The book retells the life and boundless bravery displayed by Scott and his five-man team as they battled the elements and traveled through subzero temperatures with motor sledges and ponies in the hope of being the first to reach this uninhabited territory. Their story comes back with an eerie echo at a remarkable time in human history when some claim that our planet stands on the brink of a shift in the Earth’s magnetic poles at the end of 2012. For those who have not yet heard, Charles Hapgood’s theory was endorsed by Albert Einstein, and both suggested that the poles, aided by massive ice build up, are damned to eventually be thrown by centrifugal force to the equator. They suggest that the pole shift may cause our planet to flip on its axis, moving previously inhabitable regions into the positions of uttermost north and south. Reading this book now, I could not help but wonder if other areas of the Earth’s land mass become the next frozen wastelands, will another intrepid explorer come forward to forge an unexplored trail into the new ice-bound and snow-covered South Pole as Scott and his team did almost exactly a century ago? With this book, we can easily foresee the struggle they will encounter. 

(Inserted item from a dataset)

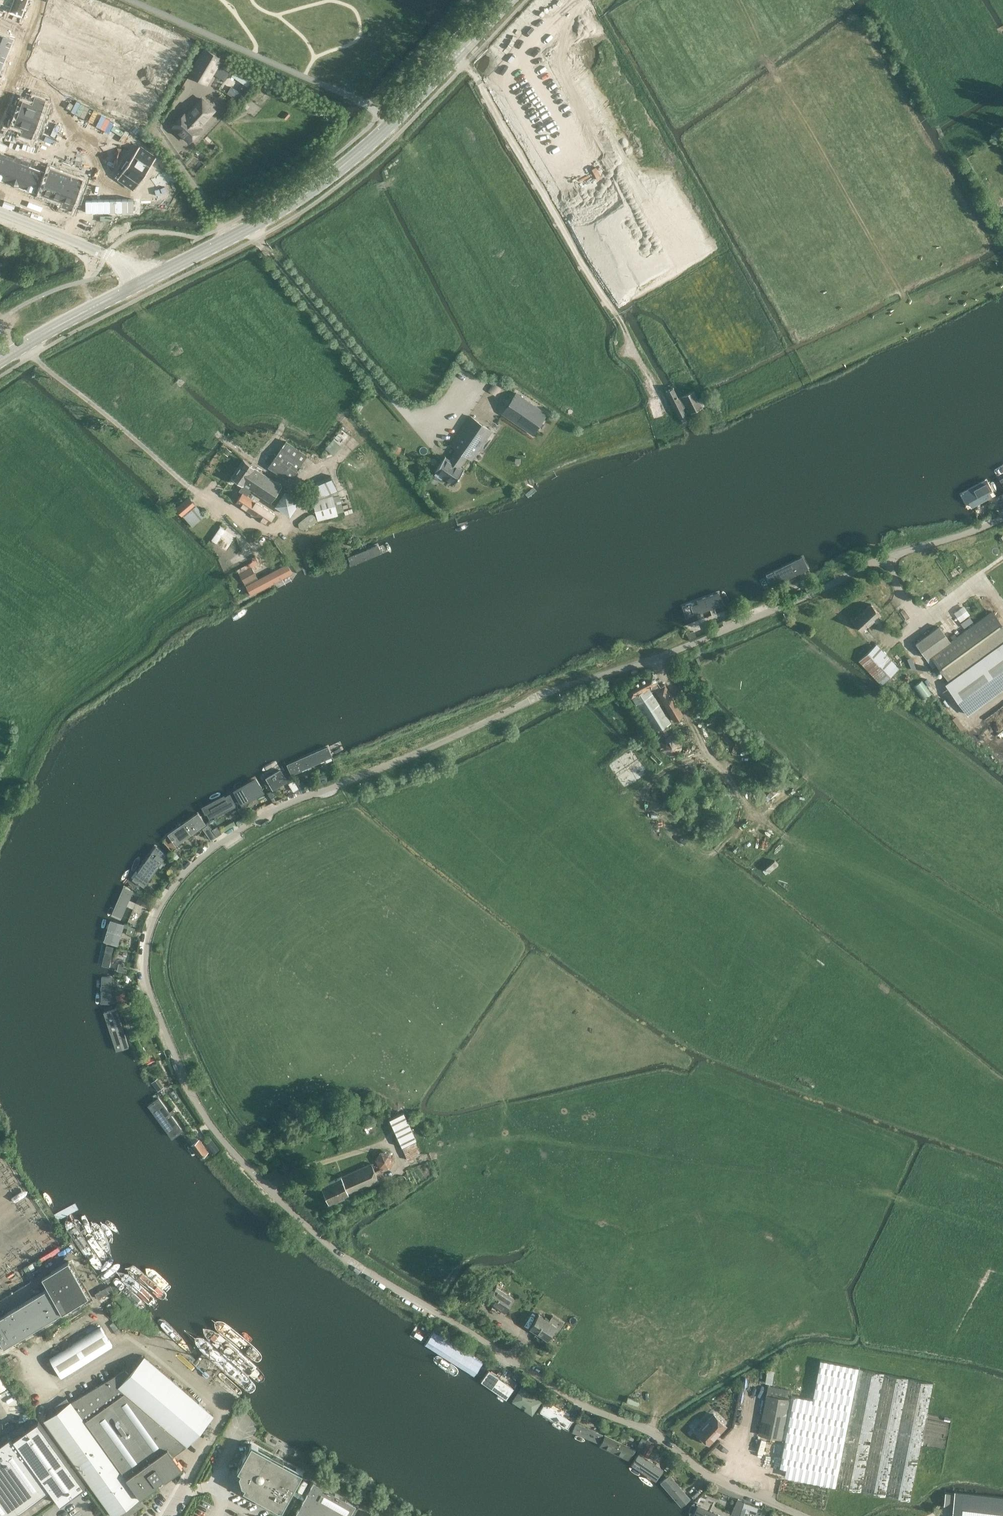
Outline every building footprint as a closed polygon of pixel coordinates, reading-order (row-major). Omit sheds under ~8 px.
[(4,7),(23,14),(28,0),(7,0),(4,7)] [(52,17),(64,22),(64,21),(66,22),(66,23),(67,23),(66,26),(76,31),(79,25),(82,27),(82,26),(85,28),(89,30),(94,18),(84,14),(85,11),(83,10),(77,8),(77,7),(68,3),(62,1),(60,0),(59,1),(57,8),(56,8),(52,17)] [(345,28),(349,18),(345,16),(341,26),(345,28)] [(103,28),(99,37),(111,42),(113,43),(114,44),(113,47),(123,51),(125,46),(128,47),(129,47),(132,48),(132,49),(135,50),(141,39),(130,34),(132,31),(129,30),(124,28),(114,24),(109,21),(106,20),(106,21),(103,28)] [(8,54),(15,38),(0,32),(0,51),(8,54)] [(147,50),(142,62),(152,67),(153,63),(155,64),(157,65),(168,70),(169,68),(170,68),(171,68),(174,69),(174,70),(175,70),(180,59),(174,56),(176,53),(173,52),(168,50),(158,46),(153,43),(150,42),(150,43),(147,50)] [(222,58),(205,48),(190,74),(207,84),(222,58)] [(31,65),(30,66),(33,67),(38,70),(48,74),(53,76),(53,77),(55,78),(57,74),(67,79),(72,67),(68,66),(65,65),(65,64),(62,63),(64,57),(54,53),(53,56),(51,56),(49,55),(38,50),(34,59),(31,65)] [(2,69),(8,54),(0,51),(0,68),(2,69)] [(343,73),(351,55),(344,52),(337,70),(343,73)] [(251,87),(255,81),(236,69),(232,76),(251,87)] [(77,86),(77,87),(79,88),(85,90),(85,91),(94,95),(100,97),(102,98),(104,95),(114,99),(119,88),(115,86),(115,87),(112,85),(109,84),(111,78),(101,74),(99,77),(98,76),(98,77),(96,76),(96,75),(84,70),(80,79),(81,79),(78,86),(77,86)] [(124,98),(123,99),(126,100),(131,102),(131,103),(141,107),(146,109),(149,110),(150,107),(156,109),(161,98),(159,97),(159,98),(156,96),(155,95),(156,93),(144,88),(144,89),(142,88),(142,87),(141,87),(142,83),(132,79),(127,91),(124,98)] [(232,86),(228,92),(239,99),(243,93),(232,86)] [(24,100),(19,112),(39,119),(46,101),(36,97),(33,104),(24,100)] [(214,110),(202,99),(186,116),(184,114),(173,126),(190,142),(201,129),(199,127),(214,110)] [(229,101),(224,103),(227,111),(232,109),(229,101)] [(19,112),(15,124),(25,128),(22,134),(32,138),(39,119),(19,112)] [(61,119),(59,124),(70,128),(72,123),(61,119)] [(59,124),(57,129),(68,133),(70,128),(59,124)] [(4,133),(1,140),(10,143),(13,136),(4,133)] [(105,139),(103,144),(113,148),(115,143),(105,139)] [(103,144),(101,149),(111,153),(113,148),(103,144)] [(140,145),(129,162),(146,173),(157,157),(140,145)] [(63,149),(60,159),(65,161),(69,151),(63,149)] [(69,151),(65,161),(70,163),(74,153),(69,151)] [(78,154),(74,164),(79,166),(83,156),(78,154)] [(7,181),(15,160),(0,155),(0,179),(7,181)] [(15,160),(7,181),(22,187),(30,166),(15,160)] [(129,162),(118,178),(135,190),(146,173),(129,162)] [(30,166),(22,187),(38,193),(46,172),(30,166)] [(49,173),(42,193),(52,196),(59,177),(49,173)] [(59,177),(52,196),(61,200),(68,180),(59,177)] [(68,180),(61,200),(64,201),(63,206),(73,209),(83,180),(76,178),(74,182),(68,180)] [(496,394),(504,383),(497,379),(490,390),(496,394)] [(673,387),(666,391),(679,417),(685,414),(673,387)] [(690,412),(693,411),(703,406),(700,399),(698,400),(693,391),(682,396),(690,412)] [(546,413),(516,393),(502,414),(532,434),(546,413)] [(492,430),(471,416),(451,445),(456,449),(449,459),(445,456),(435,471),(443,477),(453,483),(453,484),(454,484),(464,469),(464,468),(463,469),(460,466),(467,456),(472,459),(492,430)] [(339,423),(322,445),(334,455),(351,433),(339,423)] [(306,454),(285,441),(269,465),(290,479),(306,454)] [(283,485),(243,460),(232,477),(244,485),(240,492),(243,494),(236,504),(268,525),(275,514),(247,496),(251,490),(275,506),(276,505),(290,515),(299,501),(281,489),(283,485)] [(309,489),(315,501),(313,502),(317,520),(337,515),(337,514),(343,512),(332,478),(309,489)] [(968,509),(994,495),(986,481),(960,494),(968,509)] [(194,504),(188,497),(175,507),(191,526),(204,515),(194,505),(194,504)] [(346,558),(350,568),(383,554),(379,544),(346,558)] [(291,575),(286,566),(260,580),(253,568),(261,564),(257,557),(253,559),(254,562),(239,570),(241,575),(253,596),(291,575)] [(803,557),(766,574),(772,587),(809,569),(803,557)] [(720,592),(681,606),(686,620),(725,606),(720,592)] [(875,617),(879,614),(870,605),(853,621),(862,630),(873,620),(876,623),(879,621),(875,617)] [(949,682),(946,684),(967,714),(1002,687),(1002,627),(992,611),(946,645),(938,650),(930,656),(949,682)] [(927,658),(948,642),(937,628),(916,643),(927,658)] [(899,668),(876,645),(859,661),(881,685),(899,668)] [(659,686),(652,673),(625,687),(653,731),(670,722),(651,691),(654,689),(674,720),(683,715),(664,684),(659,686)] [(919,676),(909,684),(924,703),(934,696),(919,676)] [(651,747),(646,737),(638,742),(644,751),(651,747)] [(328,746),(286,764),(291,776),(333,757),(328,746)] [(288,781),(280,769),(265,778),(272,791),(288,781)] [(264,793),(256,780),(235,793),(243,806),(264,793)] [(232,795),(204,810),(209,820),(237,805),(232,795)] [(247,814),(243,807),(239,809),(244,819),(248,817),(246,814),(247,814)] [(206,824),(198,813),(162,839),(170,850),(206,824)] [(168,855),(156,846),(131,880),(144,889),(168,855)] [(133,891),(123,887),(111,915),(122,919),(133,891)] [(124,925),(110,920),(104,943),(118,947),(124,925)] [(113,947),(106,946),(101,966),(109,968),(113,947)] [(117,971),(123,972),(126,973),(127,970),(123,969),(124,965),(119,964),(117,971)] [(107,982),(98,985),(106,1006),(115,1003),(107,982)] [(129,1048),(115,1008),(102,1012),(116,1053),(129,1048)] [(153,1081),(158,1090),(164,1086),(158,1078),(153,1081)] [(158,1099),(148,1106),(172,1140),(183,1132),(158,1099)] [(415,1140),(402,1112),(388,1119),(401,1147),(415,1140)] [(213,1138),(207,1141),(214,1152),(219,1149),(213,1138)] [(207,1150),(198,1139),(191,1144),(200,1156),(207,1150)] [(391,1169),(396,1156),(380,1150),(375,1163),(391,1169)] [(379,1181),(370,1163),(321,1185),(329,1203),(379,1181)] [(47,1287),(0,1316),(0,1342),(3,1347),(89,1295),(67,1260),(50,1271),(46,1285),(47,1287)] [(109,1286),(94,1296),(97,1300),(112,1290),(109,1286)] [(496,1286),(487,1299),(504,1310),(513,1297),(496,1286)] [(538,1314),(531,1324),(529,1327),(546,1338),(551,1332),(555,1334),(563,1322),(559,1320),(552,1315),(548,1321),(538,1314)] [(102,1327),(51,1359),(62,1377),(113,1345),(102,1327)] [(433,1330),(424,1345),(474,1377),(484,1362),(433,1330)] [(124,1369),(69,1402),(137,1498),(143,1494),(182,1467),(168,1448),(180,1439),(186,1445),(189,1442),(190,1443),(192,1441),(191,1440),(212,1414),(144,1356),(129,1373),(124,1369)] [(811,1398),(790,1394),(781,1438),(784,1439),(779,1467),(797,1470),(796,1478),(834,1486),(909,1501),(932,1383),(819,1359),(811,1398)] [(487,1370),(480,1380),(506,1398),(513,1387),(487,1370)] [(781,1438),(790,1394),(791,1390),(767,1385),(757,1434),(781,1438)] [(542,1401),(522,1388),(512,1402),(533,1415),(542,1401)] [(66,1397),(54,1405),(57,1410),(44,1419),(113,1515),(120,1510),(124,1515),(141,1503),(137,1498),(69,1402),(66,1397)] [(572,1421),(545,1404),(539,1414),(567,1431),(572,1421)] [(713,1414),(696,1432),(708,1444),(725,1426),(713,1414)] [(85,1486),(36,1419),(12,1436),(0,1444),(0,1515),(12,1515),(50,1489),(61,1503),(85,1486)] [(603,1434),(576,1423),(572,1432),(599,1444),(603,1434)] [(634,1449),(605,1436),(599,1447),(629,1460),(634,1449)] [(242,1489),(281,1510),(290,1492),(303,1499),(294,1515),(350,1515),(356,1505),(313,1482),(305,1496),(292,1489),(302,1471),(251,1443),(236,1469),(240,1471),(238,1474),(239,1476),(237,1477),(238,1482),(241,1481),(241,1483),(244,1485),(242,1489)] [(639,1452),(631,1465),(656,1482),(664,1469),(639,1452)] [(670,1474),(660,1483),(680,1507),(691,1498),(670,1474)] [(953,1492),(953,1494),(945,1493),(943,1505),(953,1506),(952,1515),(1002,1515),(1002,1498),(953,1492)] [(744,1502),(737,1499),(731,1513),(737,1515),(739,1515),(744,1502)] [(744,1503),(740,1515),(747,1515),(749,1512),(755,1514),(757,1507),(744,1503)] [(691,1513),(697,1515),(722,1515),(695,1504),(691,1513)]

Dell’Amore’s stunning 136-page book spans Scott’s entire crossing, beginning when he arrived at the South Pole on January 17, 1912 only to face their worst nightmare: a Norwegian flag. Disheartened and badly frostbitten, they trudged back toward their boat only to die just eleven miles from the next depot.

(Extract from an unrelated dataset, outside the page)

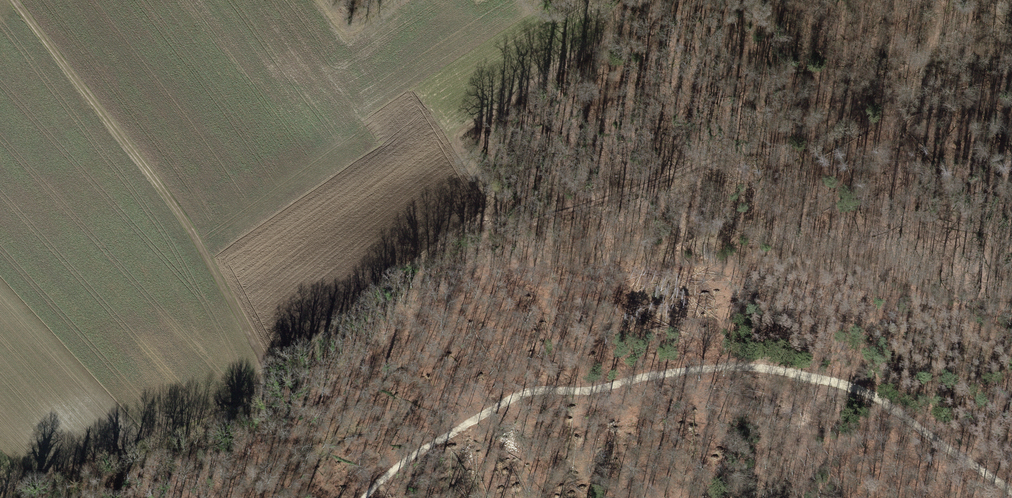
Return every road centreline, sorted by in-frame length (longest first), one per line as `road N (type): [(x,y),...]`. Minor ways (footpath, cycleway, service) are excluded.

Assouline has released this book in three unique formats: a trade edition in hardcover; an oversized special edition hardcover with jacket; and, most exclusively, an artist's limited luxury hand bound edition in extra-large format, complete with waterproof pages—the first luxury art book of its kind. For people interested in one of history’s greatest horrors, SOUTH POLE: The British Antarctic Expedition 1910–1913 will grasp a dramatic, enduring position in their library.

Christine Dell’Amore, environment writer-editor for National Geographic News, has reported from six continents, including Antarctica. She has also written for Smithsonian Magazine and The Washington Post. Christine holds a Masters Degree in journalism with a specialty in environmental reporting from the University of Colorado at Boulder.